**AZIONE RICHIESTA**
Prosegui il testo sul supercomputer e sulla candidatura dell'Aquila a partire dalla frase che segue l'ultima riportata.

**TESTO DEL DOCUMENTO**

+++++

Fa i dovuti scongiuri ma conferma che la possibilità è concreta, Paola Inverardi, scienziata ed ex rettrice dell’Università dell’Aquila, che spiega come l’Italia è stata selezionata per ospitare uno dei super computer del futuro e il capoluogo abruzzese, che fa parte di un gruppo di ricerca composto da gran parte degli atenei di Abruzzo, Marche e Molise, oltre che del Gssi, potrebbe essere individuato come sede del Centro nazionale sui terremoti e il clima.

“È un’iniziativa stimolata dal Ministero dell’Università e della ricerca”, spiega a L’Aquilablog la Inverardi, rappresentante italiana della Impresa comune europea per il calcolo ad alte prestazioni, “che ha chiesto alla comunità accademica e di ricerca di lavorare a un progetto di questo genere. L’obiettivo è quello di avere un progetto strutturato da andare a presentare nell’ambito del Progetto Digital europe affinché possa essere finanziato, non sono previsti finanziamenti nazionali se non le risorse umane che ci stiamo mettendo noi”.

“Facilitatore è stato il professor Esposito su mandato dei ministri, prima Fioramonti e oggi Manfredi, c’è un grande investimento sul super computer Leonardo e l’Italia sarà in posizione estremamente vantaggiosa e l’Europa, che in modo deciso sta finanziando questa linea, è interessata a che l’utilizzo dell’htc esca dall’alveo della ricerca scientifica e trovi diffusione più estesa”, spiega l’ex rettrice, “perché ha un’ottima capacità di calcolo”.

+++++

**DATI DA ANALIZZARE**
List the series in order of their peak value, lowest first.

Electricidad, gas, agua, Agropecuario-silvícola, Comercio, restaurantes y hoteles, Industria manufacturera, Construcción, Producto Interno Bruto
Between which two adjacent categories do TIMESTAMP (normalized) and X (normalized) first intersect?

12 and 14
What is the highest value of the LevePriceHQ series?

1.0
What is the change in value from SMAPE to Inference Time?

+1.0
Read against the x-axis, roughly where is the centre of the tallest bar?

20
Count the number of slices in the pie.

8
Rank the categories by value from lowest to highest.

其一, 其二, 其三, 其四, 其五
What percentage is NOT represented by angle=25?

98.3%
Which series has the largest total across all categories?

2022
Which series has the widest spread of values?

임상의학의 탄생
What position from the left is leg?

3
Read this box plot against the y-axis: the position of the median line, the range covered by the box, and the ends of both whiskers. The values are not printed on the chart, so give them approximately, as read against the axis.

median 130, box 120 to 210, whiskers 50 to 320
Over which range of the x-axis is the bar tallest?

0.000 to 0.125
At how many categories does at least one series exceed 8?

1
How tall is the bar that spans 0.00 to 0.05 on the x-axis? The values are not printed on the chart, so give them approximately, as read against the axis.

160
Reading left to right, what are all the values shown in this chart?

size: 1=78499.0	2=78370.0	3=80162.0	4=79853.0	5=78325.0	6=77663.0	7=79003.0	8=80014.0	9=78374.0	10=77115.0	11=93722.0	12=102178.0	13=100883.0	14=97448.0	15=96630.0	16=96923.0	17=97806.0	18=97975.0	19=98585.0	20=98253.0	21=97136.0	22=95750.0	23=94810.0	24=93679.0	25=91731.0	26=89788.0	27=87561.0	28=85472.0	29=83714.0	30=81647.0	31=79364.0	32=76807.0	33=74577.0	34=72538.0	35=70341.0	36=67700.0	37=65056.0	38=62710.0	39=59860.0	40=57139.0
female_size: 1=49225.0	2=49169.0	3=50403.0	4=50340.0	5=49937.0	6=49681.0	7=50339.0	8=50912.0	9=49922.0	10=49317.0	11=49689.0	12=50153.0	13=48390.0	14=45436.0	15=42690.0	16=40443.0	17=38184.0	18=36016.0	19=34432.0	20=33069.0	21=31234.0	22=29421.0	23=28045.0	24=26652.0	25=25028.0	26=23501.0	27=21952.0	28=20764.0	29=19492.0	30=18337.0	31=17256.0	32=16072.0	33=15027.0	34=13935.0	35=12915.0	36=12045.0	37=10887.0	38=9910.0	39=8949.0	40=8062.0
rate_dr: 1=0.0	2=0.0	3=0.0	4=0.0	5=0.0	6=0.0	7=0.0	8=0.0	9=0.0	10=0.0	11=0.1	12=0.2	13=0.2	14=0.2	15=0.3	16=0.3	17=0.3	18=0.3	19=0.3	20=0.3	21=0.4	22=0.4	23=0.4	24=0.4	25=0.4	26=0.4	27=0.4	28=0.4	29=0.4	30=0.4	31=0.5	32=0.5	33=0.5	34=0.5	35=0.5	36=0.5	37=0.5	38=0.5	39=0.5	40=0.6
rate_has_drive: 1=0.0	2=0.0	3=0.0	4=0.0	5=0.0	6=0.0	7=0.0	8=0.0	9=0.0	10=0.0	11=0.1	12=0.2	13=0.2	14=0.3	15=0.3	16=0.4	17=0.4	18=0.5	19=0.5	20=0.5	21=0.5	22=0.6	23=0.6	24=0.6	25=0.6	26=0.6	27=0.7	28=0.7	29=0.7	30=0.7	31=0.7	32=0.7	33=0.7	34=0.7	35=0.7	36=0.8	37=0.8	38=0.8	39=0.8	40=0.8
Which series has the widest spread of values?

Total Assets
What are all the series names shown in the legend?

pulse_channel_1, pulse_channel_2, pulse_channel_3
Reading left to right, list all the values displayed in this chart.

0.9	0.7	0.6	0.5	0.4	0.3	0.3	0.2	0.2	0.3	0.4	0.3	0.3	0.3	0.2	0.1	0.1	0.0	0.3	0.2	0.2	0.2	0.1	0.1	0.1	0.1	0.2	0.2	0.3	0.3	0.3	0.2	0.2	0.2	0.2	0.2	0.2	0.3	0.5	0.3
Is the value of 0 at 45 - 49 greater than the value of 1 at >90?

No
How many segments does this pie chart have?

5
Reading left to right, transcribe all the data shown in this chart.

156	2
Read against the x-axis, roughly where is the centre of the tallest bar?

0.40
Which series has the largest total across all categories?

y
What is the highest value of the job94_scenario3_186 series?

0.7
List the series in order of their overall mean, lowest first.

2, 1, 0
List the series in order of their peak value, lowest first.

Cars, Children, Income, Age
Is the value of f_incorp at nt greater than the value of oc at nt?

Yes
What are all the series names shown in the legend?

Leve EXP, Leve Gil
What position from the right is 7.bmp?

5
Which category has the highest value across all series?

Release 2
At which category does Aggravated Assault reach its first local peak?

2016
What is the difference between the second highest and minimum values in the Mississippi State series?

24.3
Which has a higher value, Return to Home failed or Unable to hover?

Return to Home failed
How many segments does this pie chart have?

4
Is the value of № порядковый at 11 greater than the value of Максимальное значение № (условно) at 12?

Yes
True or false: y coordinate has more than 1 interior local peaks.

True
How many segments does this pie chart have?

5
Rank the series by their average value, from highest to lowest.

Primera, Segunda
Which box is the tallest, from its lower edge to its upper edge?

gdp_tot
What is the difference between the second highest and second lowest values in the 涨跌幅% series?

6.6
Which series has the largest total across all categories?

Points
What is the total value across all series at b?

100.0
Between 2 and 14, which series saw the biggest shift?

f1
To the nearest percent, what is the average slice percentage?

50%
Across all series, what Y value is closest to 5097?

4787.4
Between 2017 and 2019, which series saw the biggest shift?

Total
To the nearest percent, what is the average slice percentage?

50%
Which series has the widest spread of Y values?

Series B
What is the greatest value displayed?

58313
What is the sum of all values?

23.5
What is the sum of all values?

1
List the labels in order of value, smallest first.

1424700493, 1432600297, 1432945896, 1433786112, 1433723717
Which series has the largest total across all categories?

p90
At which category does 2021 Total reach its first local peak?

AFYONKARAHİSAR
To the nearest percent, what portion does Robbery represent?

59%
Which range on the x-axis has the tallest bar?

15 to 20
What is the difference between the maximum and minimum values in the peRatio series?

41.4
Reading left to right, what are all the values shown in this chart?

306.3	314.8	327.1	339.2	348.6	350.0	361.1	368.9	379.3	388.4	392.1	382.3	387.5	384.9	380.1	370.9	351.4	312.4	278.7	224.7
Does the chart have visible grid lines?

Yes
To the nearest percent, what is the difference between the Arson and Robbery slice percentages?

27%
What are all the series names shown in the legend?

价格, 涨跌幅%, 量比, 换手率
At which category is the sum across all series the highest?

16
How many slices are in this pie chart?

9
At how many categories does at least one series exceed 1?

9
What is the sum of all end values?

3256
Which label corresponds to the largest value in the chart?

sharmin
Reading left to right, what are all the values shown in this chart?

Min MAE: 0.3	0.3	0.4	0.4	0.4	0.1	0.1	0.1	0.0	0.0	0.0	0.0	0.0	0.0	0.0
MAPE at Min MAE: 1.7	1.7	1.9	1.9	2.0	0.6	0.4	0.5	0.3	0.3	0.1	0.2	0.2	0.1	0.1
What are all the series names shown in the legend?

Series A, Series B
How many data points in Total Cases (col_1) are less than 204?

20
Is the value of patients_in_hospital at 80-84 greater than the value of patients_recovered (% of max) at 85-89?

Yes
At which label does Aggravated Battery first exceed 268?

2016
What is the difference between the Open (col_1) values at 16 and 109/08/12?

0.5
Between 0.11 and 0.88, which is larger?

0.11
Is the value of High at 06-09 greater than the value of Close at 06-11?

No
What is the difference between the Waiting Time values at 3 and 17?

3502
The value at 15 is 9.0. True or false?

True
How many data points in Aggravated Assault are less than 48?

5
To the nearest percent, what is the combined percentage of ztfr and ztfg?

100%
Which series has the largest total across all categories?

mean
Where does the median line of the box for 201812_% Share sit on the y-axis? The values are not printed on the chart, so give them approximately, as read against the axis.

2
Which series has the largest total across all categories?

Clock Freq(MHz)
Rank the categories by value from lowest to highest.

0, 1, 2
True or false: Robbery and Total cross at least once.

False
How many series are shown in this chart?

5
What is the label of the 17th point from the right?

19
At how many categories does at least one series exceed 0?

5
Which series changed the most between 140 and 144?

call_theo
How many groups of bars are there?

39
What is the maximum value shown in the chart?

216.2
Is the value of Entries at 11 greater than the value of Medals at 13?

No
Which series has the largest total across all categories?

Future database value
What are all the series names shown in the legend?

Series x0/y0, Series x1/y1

+++++

**RISULTATO**
“L’idea è quella di pensare a dei centri satellite che abbiano una specializzazione su dei domini applicativi – aggiunge – e il primo che è partito come iniziativa è stato proprio questo, un progetto di resilienza rispetto ai disastri naturali. L’idea è che ci sia una spinta anche dal basso, perché quelle calate dall’alto non reggono, che parta con il coinvolgimento importante delle Regioni che sono più sensibili a questa tematica, nelle nostre programmazioni il tema dei disastri, per noi quello sismico in particolare, è nell’agenda e lo sarà ancora per molti anni”.

“La visione evocata dalla Commissione europea è quella che avendo una capacità di calcolo così grande e la tecnologia per riuscire ad avere moltissimi dati rispetto al mondo che ci circonda”, rileva la Inverardi, “può permettere di avere il digital twin, un’immagine digitale dei fenomeni che ti interessano, nel caso del terremoto il punto da dove si sprigiona l’energia e come arriva in superficie e si ripercuote sui manufatti che si trovano sulla superficie”.

“Con il livello di conoscenze e di incertezze che abbiamo, costruire modelli digitali affidabili richiede un’enorme quantità di dati e di capacità di calcolo”, spiega ancora l’ex rettrice, che tiene a precisare come “un Centro ci sarà ma non è ancora chiaro dove, andrà concordato dove farlo, lo sforzo enorme è stato quello di metterci tutti intorno a un tavolo in una prospettiva che ha degli attori nazionali”.

L’obiettivo, come ha svelato Il Corriere della Sera, è di creare attorno al consorzio interuniversitario italiano Cineca di Bologna, dove avrà sede uno dei super computer, una rete di centri di competenze che associno università, istituti di ricerca e imprese per molteplici applicazioni.

Fra gli altri, è stata definita l’istituzione di un centro d’eccellenza che supporti le decisioni di allerta e mitigazione dell’impatto relativamente a quelle che sono situazioni di rischio. Prevalentemente rischio sismico, ma anche cambiamento climatico e gestione di quelle che possono essere situazioni di fragilità sanitaria, come la pandemia da covid-19.